▶ Passage to read
____

In example 44, the subject matter of example 43 can optionally include wherein the received messaging comprises a set of log likelihood ratios.

In example 45, the subject matter of any one or more of examples 43 to 44 optionally includes wherein the received messaging comprises a first transmission and a second transmission.

In example 46, the subject matter of any one or more of examples 43 to 45 optionally includes, wherein the received messaging comprises circularly buffered data.

In example 47, the subject matter of any one or more of examples 43 to 46 optionally includes wherein the codeword is represented as a matrix data structure arranged as a set of rows and columns of elements, and wherein the selection criterion reduces priority of those parity bits belonging to a parity bit column of all parity bit columns having a largest number of non-zero elements.

In example 48, the subject matter of example 47 can optionally include wherein the parity bit column having the largest number of non-zero elements has at least 3 non-zero elements.

In example 49, the subject matter of any one or more of examples 47-48 optionally includes wherein the parity bit column having the largest number of non-zero elements has an odd number of non-zero elements.

In example 50, the subject matter of any one or more of examples 43 to 49 optionally includes wherein the reduced priority parity bits are omitted from the messaging.

In example 51, the subject matter of any one or more of examples 43 to 50 optionally includes, wherein the reduced priority parity bits are permuted to least significant positions within the messaging.

In example 52, the subject matter of any one or more of examples 43 to 51 optionally includes wherein the codeword comprises at least a portion of the set of information bits as a systematic portion concatenated with a parity portion of the bits.

Example 53 is a system to encode a message for transmission, the system comprising: means for encoding a set of information bits to be transmitted according to a parity block to produce a first codeword representing a set of parity nodes based on the set of information bits and based on a set of parity bits, the set of parity bits including parity bits associated with a relatively large number of parity nodes and parity bits associated with a relatively small number of parity nodes; means for selecting parity bits to be de-prioritized from the first codeword based on a selection criterion that de-prioritizes those parity bits associated with a relatively larger number of parity nodes; and means for generating an output data set for transmission based on the first codeword, wherein the selected parity bits are of reduced priority.

In example 54, the subject matter of example 53 optionally includes wherein the parity blocks are represented as a parity check matrix data structure arranged as a set of rows and columns.

In example 55, the subject matter of example 54 optionally includes wherein each column of the parity check matrix has a valid column weight defined as a number of parity check nodes to which the corresponding parity check bit is connected that do not contain other not yet recovered reduced priority bits.

In example 56, the subject matter of any one or more of examples 53-55 optionally includes wherein the first codeword is represented as a matrix data structure arranged as a set of rows and columns of elements, and wherein the selection criterion reduces priority of those parity bits belonging to a parity bit column of all parity bit columns having a largest number of non-zero elements.

____

Stored data entries
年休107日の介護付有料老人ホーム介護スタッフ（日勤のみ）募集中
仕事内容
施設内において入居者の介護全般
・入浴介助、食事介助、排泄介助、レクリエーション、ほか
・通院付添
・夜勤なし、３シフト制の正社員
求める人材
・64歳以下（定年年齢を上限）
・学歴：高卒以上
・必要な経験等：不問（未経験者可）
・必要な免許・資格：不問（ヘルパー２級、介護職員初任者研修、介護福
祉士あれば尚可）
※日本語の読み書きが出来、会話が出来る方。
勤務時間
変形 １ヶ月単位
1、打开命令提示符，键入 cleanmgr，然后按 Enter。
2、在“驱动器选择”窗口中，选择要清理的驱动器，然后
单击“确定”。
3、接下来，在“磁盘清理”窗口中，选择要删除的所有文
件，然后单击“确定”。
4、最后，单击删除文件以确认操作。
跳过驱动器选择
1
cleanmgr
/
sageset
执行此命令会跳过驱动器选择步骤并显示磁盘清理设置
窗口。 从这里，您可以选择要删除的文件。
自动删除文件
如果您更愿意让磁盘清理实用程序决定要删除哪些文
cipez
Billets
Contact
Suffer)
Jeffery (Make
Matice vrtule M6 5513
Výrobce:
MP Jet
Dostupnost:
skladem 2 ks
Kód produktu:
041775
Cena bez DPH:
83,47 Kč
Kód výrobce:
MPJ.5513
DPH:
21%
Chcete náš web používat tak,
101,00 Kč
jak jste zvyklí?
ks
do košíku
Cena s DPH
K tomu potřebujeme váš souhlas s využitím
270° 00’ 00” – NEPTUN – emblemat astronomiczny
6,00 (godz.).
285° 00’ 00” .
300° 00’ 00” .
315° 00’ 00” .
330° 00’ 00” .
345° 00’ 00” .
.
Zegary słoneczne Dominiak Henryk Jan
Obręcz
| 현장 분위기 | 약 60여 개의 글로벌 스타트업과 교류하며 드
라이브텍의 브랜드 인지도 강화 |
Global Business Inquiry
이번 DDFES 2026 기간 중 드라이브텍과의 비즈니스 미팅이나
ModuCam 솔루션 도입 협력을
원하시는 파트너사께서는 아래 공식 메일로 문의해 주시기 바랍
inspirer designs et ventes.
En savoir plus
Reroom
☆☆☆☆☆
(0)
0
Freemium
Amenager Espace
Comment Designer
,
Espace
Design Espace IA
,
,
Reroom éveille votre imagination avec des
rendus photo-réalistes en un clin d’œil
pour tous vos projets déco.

____

In the passage on parity bit encoding, condense the paragraph beginning "Example 53 is a system" into a short bulleted list that keeps its main facts. The stored data plays no role in this work.

Example 53 is a system to encode a message for transmission, made up of:
- Means for encoding a set of information bits according to a parity block. This produces a first codeword that represents a set of parity nodes based on the information bits and a set of parity bits. Some of the parity bits are associated with a relatively large number of parity nodes and some with a relatively small number.
- Means for selecting parity bits in the first codeword to de-prioritize, using a selection criterion that de-prioritizes the parity bits associated with a relatively larger number of parity nodes.
- Means for generating an output data set for transmission from the first codeword, with the selected parity bits given reduced priority.